The current rate of immunization in the Island Health region is 214 doses per day. It remains unknown when the next shipment of Pfizer vaccines will arrive, and how many Moderna doses are now available on the Island.
These estimated rates of vaccine delivery only account for the first doses of each vaccine being given out. Once we take into account the fact that much of the new supply chain of the Pfizer and Moderna vaccines will be used to administer second doses to British Columbians starting in February, the effective rate of delivery drops even lower.
According to Minister Dix, the province will be providing a weekly breakdown of the number of vaccines delivered per health authority starting Jan. 4.
But as we’ve seen with the current gap between how many doses of the Pfizer vaccine are available and how many have actually been administered so far, supply levels are not the only factor determining the speed at which the province can roll out its immunization plan.
Nagarajan says the rate of immunization in the new year will largely depend on how the vaccines are delivered.
One option is for health authorities to set up sites like drive-in clinics or tents for the public to access the vaccines, along with administering them at places like hospitals and long-term care facilities.
A second model is for vaccines to be distributed at pharmacies like London Drugs and Shoppers Drug Mart, and also at clinics where people can set up appointments to get immunized.
“Think about a flu shot,” he said. “You can get a flu shot pretty much anywhere, which makes it a lot easier to administer compared to, let’s say, all of us having to go to a couple of specific locations only to get shots.
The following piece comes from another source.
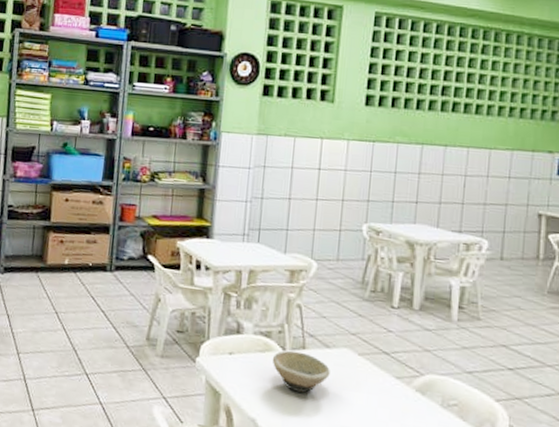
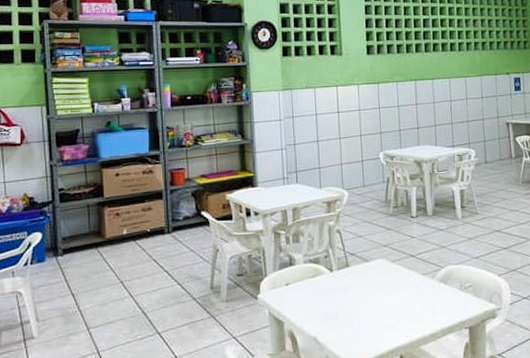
bowl: present [272,350,330,394] -> none [323,270,371,306]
That could cause lots of bottlenecks.”
Another major challenge that remains, even assuming that a steady supply of vaccines is available, is distribution to isolated communities. The Pfizer vaccine needs to be kept at -70 C.
“The vaccine needs to go in the refrigerator into residential care homes, in different communities. And that’s a major, major challenge,” said Nagarajan.
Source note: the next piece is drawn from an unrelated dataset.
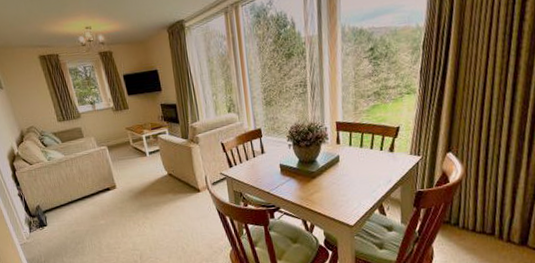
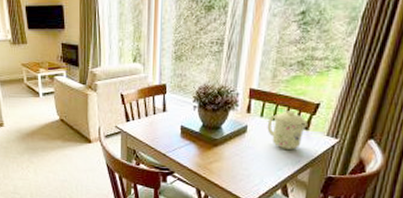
mug: none [356,137,393,172] -> present [267,111,308,150]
“My expectation is that many of these challenges will be reconciled in urban centres... places with high density. It's going to be a bigger challenge when we get to the more remote communities.”
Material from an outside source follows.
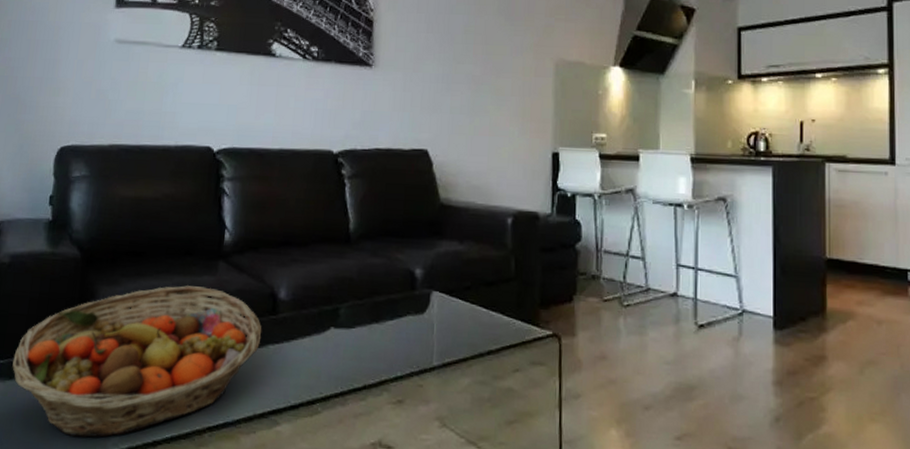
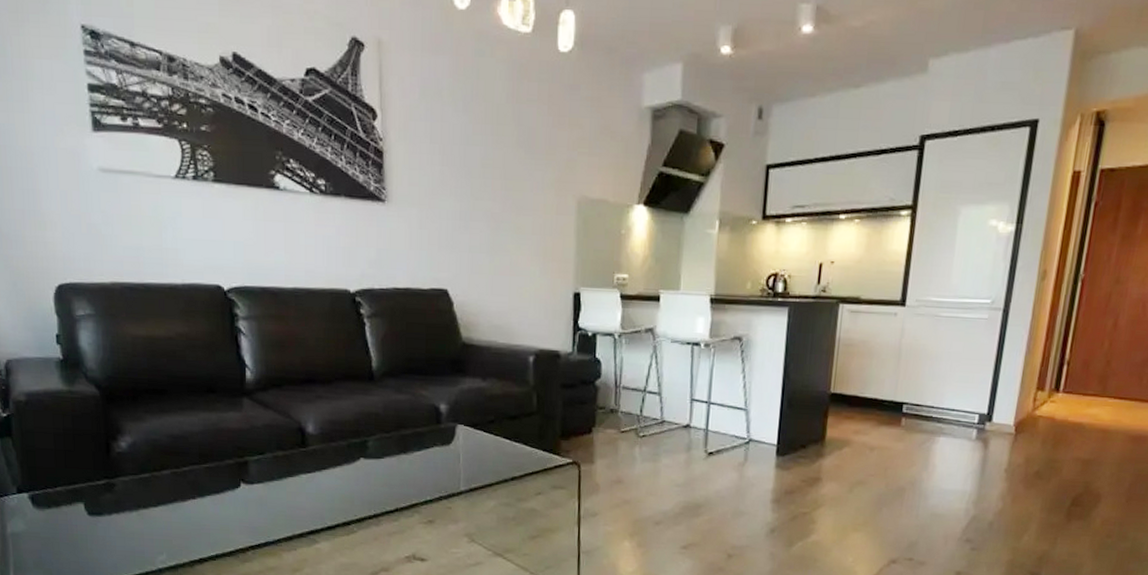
fruit basket: present [12,285,262,438] -> none [48,421,294,557]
One way to increase the rate of immunization that researchers are looking at is by reducing the Moderna vaccine regimen requirement from two doses to one. Doing so would free up more doses to deliver to more people.
Earlier this week, Dr. Henry said she is waiting for guidance from Health Canada and the National Advisory Committee on Immunization on whether this tactic will be considered in the long run.
“Both of these vaccines [Pfizer and Moderna] have very high effectiveness within two weeks of the first dose: upwards of 80% [immunity]... [but] we don’t know how long that immunity lasts,” said Henry.
“Right now, however, it is a two-dose program and we made the decision… that for December and January, all of our doses of both Pfizer and Moderna will be going to protect people with their first dose, because we can do that and protect almost twice as many people as if we started giving the second dose in the short time frame that is in the product monograph.”
The minimum recommended period for people to receive the second dose of each vaccine is between 21 and 28 days, but Henry says there is no outside limit to when it can be administered.
Based on the current expectations of how many vaccines are slated to arrive in BC in the next few weeks, the second doses of the Pfizer vaccine will start to be administered in February.
As the new year approaches, bringing with it the beginning of the end of the COVID-19 pandemic, there is still much we don’t know for sure about when we can finally put physical distancing measures in the rearview mirror.
But Nagarajan says he has faith in the provincial government to keep us updated on the vaccine rollout program whenever more information is available to them.
“One thing we know is this: if they know, they will tell us.”